There is too a distinctly Irish flavour to this year’s programme on the
stage of the National Opera House with the premiere of Andrew’s La cucina, and a concert version of The Veiled Prophet by the Irish composer
Charles Villers Stanford, based on a popular romance by the aforementioned
Moore, whose mother was born in Wexford. David has stayed loyal to the central tenet of each Artistic Director’s
brief: to bring rare operatic gems back to life. He has continued Wexford’s
love affair with bel canto and with Donizetti – five operas in as many years – along
with Massenet and Mercadante. He has, however, cast his net wide since he
opened his account in 2005 with Donizetti’s Maria
de Rohan: works by over thirty composers have graced the stage of the
National Opera House in twelve seasons. Never afraid to speak his mind or lay
an opinion on the line, David’s acuity for what is or isn’t a right fit for
Wexford is fortified by a razor sharp acumen. A key to his longevity – he has
conducted over a hundred operas – is that he enjoys working within a creative
community and, through a combination of unity of purpose and visionary
leadership, getting the best from his artists.
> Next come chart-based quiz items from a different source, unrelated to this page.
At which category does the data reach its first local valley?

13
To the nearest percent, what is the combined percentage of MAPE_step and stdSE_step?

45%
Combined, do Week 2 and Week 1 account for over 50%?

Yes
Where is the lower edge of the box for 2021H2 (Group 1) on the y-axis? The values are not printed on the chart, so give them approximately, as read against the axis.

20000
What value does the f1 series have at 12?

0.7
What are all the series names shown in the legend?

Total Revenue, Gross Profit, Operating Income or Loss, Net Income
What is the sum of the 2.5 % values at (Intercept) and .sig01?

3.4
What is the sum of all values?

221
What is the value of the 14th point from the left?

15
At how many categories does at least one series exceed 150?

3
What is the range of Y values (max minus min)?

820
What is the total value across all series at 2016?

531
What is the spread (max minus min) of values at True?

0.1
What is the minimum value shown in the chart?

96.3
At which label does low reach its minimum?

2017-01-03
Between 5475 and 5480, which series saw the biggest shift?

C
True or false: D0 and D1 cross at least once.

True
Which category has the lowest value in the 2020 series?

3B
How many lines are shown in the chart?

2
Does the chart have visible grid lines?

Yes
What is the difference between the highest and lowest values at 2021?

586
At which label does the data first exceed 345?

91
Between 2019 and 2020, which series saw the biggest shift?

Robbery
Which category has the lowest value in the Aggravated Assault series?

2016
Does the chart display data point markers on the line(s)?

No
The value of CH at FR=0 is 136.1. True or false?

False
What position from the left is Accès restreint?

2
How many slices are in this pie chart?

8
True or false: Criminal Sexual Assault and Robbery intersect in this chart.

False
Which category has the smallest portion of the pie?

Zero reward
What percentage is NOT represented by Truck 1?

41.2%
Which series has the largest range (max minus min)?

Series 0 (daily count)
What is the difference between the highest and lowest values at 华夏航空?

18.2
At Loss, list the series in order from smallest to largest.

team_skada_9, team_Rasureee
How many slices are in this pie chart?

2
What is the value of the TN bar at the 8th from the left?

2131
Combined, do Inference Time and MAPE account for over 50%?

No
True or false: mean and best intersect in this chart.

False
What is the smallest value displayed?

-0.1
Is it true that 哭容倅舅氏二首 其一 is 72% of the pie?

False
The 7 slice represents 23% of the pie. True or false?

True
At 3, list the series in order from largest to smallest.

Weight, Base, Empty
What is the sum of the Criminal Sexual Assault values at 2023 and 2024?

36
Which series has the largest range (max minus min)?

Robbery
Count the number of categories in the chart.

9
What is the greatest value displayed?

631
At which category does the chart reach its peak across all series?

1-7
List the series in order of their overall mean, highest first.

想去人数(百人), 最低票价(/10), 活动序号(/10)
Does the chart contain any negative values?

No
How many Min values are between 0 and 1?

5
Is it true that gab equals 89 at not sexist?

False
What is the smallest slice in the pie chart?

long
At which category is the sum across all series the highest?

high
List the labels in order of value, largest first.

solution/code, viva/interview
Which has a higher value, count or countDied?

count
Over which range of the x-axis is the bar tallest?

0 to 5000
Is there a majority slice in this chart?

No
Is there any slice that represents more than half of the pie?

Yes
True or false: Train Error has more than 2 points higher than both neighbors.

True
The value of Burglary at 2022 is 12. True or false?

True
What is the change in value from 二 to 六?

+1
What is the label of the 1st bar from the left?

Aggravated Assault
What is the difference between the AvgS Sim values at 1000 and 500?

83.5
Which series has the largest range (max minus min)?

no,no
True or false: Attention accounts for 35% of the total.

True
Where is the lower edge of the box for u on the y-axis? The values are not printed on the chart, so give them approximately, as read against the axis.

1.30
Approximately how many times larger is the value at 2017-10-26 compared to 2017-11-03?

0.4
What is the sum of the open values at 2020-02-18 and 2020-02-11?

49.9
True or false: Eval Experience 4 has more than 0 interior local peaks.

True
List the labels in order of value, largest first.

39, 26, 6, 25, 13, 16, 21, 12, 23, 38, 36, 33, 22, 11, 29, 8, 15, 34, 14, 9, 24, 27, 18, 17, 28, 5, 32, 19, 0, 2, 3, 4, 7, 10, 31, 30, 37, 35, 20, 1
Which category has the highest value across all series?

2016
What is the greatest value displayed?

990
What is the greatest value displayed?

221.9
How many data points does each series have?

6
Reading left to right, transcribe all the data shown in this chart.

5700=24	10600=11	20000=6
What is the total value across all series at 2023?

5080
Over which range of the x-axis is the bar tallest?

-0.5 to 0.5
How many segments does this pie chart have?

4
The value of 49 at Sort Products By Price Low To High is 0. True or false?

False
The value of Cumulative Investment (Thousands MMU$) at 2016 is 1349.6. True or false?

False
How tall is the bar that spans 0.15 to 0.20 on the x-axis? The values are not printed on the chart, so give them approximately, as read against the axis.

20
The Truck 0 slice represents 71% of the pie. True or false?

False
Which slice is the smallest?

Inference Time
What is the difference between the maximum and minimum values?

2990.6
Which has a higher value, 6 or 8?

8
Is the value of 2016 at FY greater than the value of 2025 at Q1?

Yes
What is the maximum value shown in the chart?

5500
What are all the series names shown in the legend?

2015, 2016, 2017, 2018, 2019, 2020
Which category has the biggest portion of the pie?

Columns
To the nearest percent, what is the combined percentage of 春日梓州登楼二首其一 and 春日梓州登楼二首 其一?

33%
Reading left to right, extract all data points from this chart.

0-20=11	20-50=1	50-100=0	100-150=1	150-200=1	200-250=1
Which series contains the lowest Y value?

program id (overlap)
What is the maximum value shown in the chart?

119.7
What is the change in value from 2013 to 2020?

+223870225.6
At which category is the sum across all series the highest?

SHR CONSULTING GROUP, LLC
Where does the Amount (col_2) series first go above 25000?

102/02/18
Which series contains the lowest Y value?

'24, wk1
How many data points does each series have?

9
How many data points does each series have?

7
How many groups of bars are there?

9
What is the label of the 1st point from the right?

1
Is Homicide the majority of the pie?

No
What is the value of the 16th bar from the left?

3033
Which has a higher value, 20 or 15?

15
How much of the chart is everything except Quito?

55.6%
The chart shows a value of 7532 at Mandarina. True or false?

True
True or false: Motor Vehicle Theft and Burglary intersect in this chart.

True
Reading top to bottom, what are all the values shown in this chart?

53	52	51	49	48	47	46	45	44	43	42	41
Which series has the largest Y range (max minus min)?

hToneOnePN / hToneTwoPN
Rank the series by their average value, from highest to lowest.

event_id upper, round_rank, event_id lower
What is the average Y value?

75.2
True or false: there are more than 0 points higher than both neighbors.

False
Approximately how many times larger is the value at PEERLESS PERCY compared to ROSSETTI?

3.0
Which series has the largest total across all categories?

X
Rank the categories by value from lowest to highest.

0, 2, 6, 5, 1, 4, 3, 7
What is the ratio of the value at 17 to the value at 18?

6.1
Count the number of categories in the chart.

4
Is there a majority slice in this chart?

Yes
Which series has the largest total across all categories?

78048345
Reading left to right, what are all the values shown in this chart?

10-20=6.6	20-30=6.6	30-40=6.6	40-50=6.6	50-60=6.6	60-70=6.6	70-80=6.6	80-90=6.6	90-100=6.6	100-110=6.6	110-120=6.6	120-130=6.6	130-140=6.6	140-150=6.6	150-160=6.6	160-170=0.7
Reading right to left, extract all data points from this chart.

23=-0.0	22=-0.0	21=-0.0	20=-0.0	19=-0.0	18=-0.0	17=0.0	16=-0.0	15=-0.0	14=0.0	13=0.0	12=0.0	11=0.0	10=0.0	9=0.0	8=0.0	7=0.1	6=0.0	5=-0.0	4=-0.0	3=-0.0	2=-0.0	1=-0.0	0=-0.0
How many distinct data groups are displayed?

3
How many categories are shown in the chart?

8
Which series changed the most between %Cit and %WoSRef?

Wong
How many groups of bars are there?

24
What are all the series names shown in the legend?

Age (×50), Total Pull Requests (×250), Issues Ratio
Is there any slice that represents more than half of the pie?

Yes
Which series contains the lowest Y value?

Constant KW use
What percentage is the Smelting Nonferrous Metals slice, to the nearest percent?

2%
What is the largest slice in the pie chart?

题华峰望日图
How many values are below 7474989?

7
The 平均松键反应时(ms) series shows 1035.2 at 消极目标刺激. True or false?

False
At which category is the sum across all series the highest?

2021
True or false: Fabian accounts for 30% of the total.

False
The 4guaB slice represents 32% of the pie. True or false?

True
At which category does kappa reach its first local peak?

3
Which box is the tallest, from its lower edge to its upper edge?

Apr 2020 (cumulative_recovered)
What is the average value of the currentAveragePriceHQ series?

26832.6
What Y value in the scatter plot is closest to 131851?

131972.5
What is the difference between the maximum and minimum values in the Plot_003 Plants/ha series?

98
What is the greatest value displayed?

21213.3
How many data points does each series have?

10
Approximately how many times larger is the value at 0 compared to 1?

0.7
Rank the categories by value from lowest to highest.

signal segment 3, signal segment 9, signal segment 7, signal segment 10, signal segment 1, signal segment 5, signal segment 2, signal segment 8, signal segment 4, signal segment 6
Aside from his intuitive
detection of raw talent – he gave Lise Davidsen the principal role in Medea after hearing her at the Belvedere
Singing Competition in Amsterdam in 2015 – he could foresee the zeitgeist
before we, his audience, knew it was upon us.
As a national and
international cultural institution, David felt the Festival had a role to play
in the centenary commemorations of the Great War, a conflict which claimed the
lives of close to a thousand Wexford men, including the forty or so who died in
a single day on October 19, 1914. A century later, on October 24, 2014, Wexford
staged the European premiere of Silent
Night, by composer Kevin Puts and librettist Mark Campbell,
the first opera in the history of the festival in which one could have heard a
pin drop at the ebbing of the final scene. But as the poppies snowed sepulchral
upon an elderly veteran standing before a war memorial, this most poignant of
tableaux gave way to sustained applause. The Irish collective memory had
discarded the war, and David knew this. Taking the road less travelled and
earmarking Silent Night for the 2014
repertoire was a singular act of bravery by the Wexford Festival, and it would
chime perfectly with the spirit of commemorations in Ireland and further
afield, then and in the years to follow.
The production of Silent Night
epitomised the universality of Wexford: an opera in
English translated by Americans from a French screenplay, directed by an
Israeli and including a strong Irish contingent in the cast. Finally, the Wexford Festival, which by a
photosynthesis of its locus, its history and performing talent, always
coinciding with the ancient Celtic festival of Samhain, is one of international
opera’s great cultural powerhouses: David has played no small part in helping
to make it so. Si monumentum requiris, circumspice.